Great video, thank you. This make me realize how stupid the school is. They make beautiful things seem to be so dull and complex.

## Dongzhi Yang says:

Fantastic! Thanks you

## Afrid Gowun says:

This explains null and nothing. It's only clear for those that already confusing of it for tons years. But not for me, that never thinking about it, just started to grab its meaning. But, sorry, its explanation so fast, unable to attract me, and this is not an art product. Caused it makes me get confusion.

## Chen Phillis says:

very clear explanation! thank you

## Kevin McInerney says:

At @3:50 it should be a …. + 0.25 x 2 and not ….+ 0.25 X 4

## Darshan says:

Great video!

## TableRaw says:

wow what a video 😮 thank you

## Kamal Gurnani says:

Very nice explanation! thanks for the help 🙂

## Spandan Madan says:

To anyone who did think of this, why would you ask questions such "AB v/s CD" in first case, and "A v/s BCD" in second case – The reason is that this ensures that both answers can occur with 50% probability. If at every step, you ask 2 questions of equal probability, the AVERAGE number of times you'll have to ask the questions (in other words, follow that tree structure of question/answers), will be minimum. Why? You'll need a little bit of basic computer science experience to think this one through, maybe a good reason to take a course on data structures!
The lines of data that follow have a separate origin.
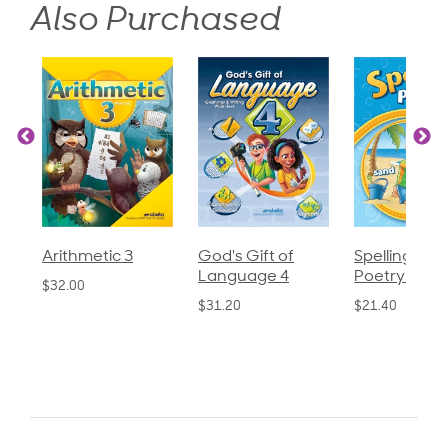
Also Purchased
c 3
God's Gift of
Spelling and
Langu
Language 4
Poetry 2
$30.85
$31.20
$21.40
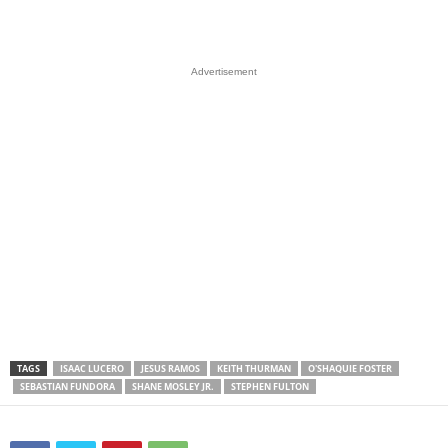
Advertisement
TAGS
ISAAC LUCERO
JESUS RAMOS
KEITH THURMAN
O'SHAQUIE FOSTER
SEBASTIAN FUNDORA
SHANE MOSLEY JR.
STEPHEN FULTON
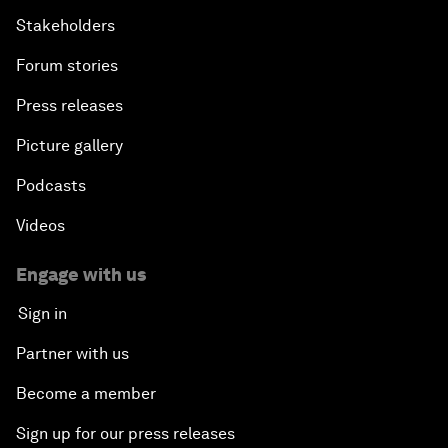
Stakeholders
Forum stories
Press releases
Picture gallery
Podcasts
Videos
Engage with us
Sign in
Partner with us
Become a member
Sign up for our press releases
More interestingly, this is also the reason why binary search is more efficient that splitting a sorted list into 3 parts. It's a simple proof, I encourage you to think it through 🙂

## Marcin Kovalevskij says:

Thank you for all your hard work making these videos. Every video is made putting attention to the smallest detail. And that intro sound…

## Sirus Das says:

This the best explanation on the INTERNET! Amazing, Awesome and Thank You!

## Heidy Hazem says:

great (y)

## profie24 says:

素晴らしい

## MauricioMartinez0707 says:

You are a god thank you

## devin cope says:

wait… what about a and d or a and c… so on?

## Sai Aung K. Oo says:

This Shannon guy is way ahead of his time. The father of data-compression in times when there were no Internet, computers or even binary-files.

## Thomas Bingel says:

Recommendable

## sovan sam says:

Thank you alots man….This clear explaination get me to the point.

## ENXJ says:

Thank you so much for making this! If I ever become a lecturer, I will show your video to my students. This was so clear…

## N. M. says:

Please could anybody explain the equivalence of the two formulas at 6.21? THANKS

## Dzinuljak1 says:

great!

## František Sabovčik says:

This is indeed art, but the tearing of the page in the end was painful. : )
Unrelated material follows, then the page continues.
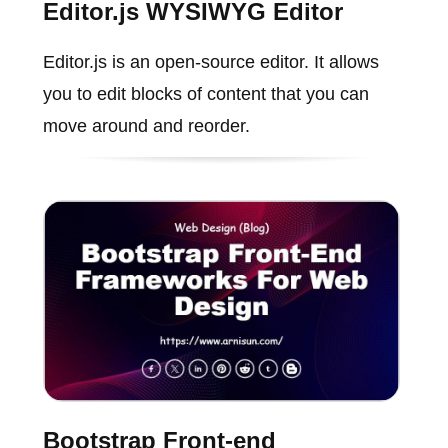
Editor.js WYSIWYG Editor
Editor.js is an open-source editor. It allows
you to edit blocks of content that you can
move around and reorder.
Bootstrap Front-end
## General of your mom says:

Not clear how Markov chains is related to this. Why Markov chains were introduced?

## tmstani23 says:

Great video and super interesting topic. I think this definition of information is super counter-intuitive of the everyday common sense use of the word "information". People often think of information as a source of knowledge or having some inherent use. It seems like the comment-sense definition of information is more akin to education and implies some utility. Whereas this definition of information seems to remain indifferent to its utility and is closer to complexity or an implied amount of substance. This makes sense since entropy and information are increasing in the wild. It is fascinating that information can be proven to be entropic. I wonder if there is a limit to information or if entropy increasing means the universe is infinite in possibilities? Maybe we can only observe an information state but information itself is infinite.

## Soumyadeep Roy says:

extremely intuitive explanation,so well explained I was wondering why the heck I couldn't understand the way you explained !

## Mudar Saied says:

Hei, we did not count the probability of CD in the first machine? The first question was is it AB? then you continued only with Yes as an answer? What if it was N0?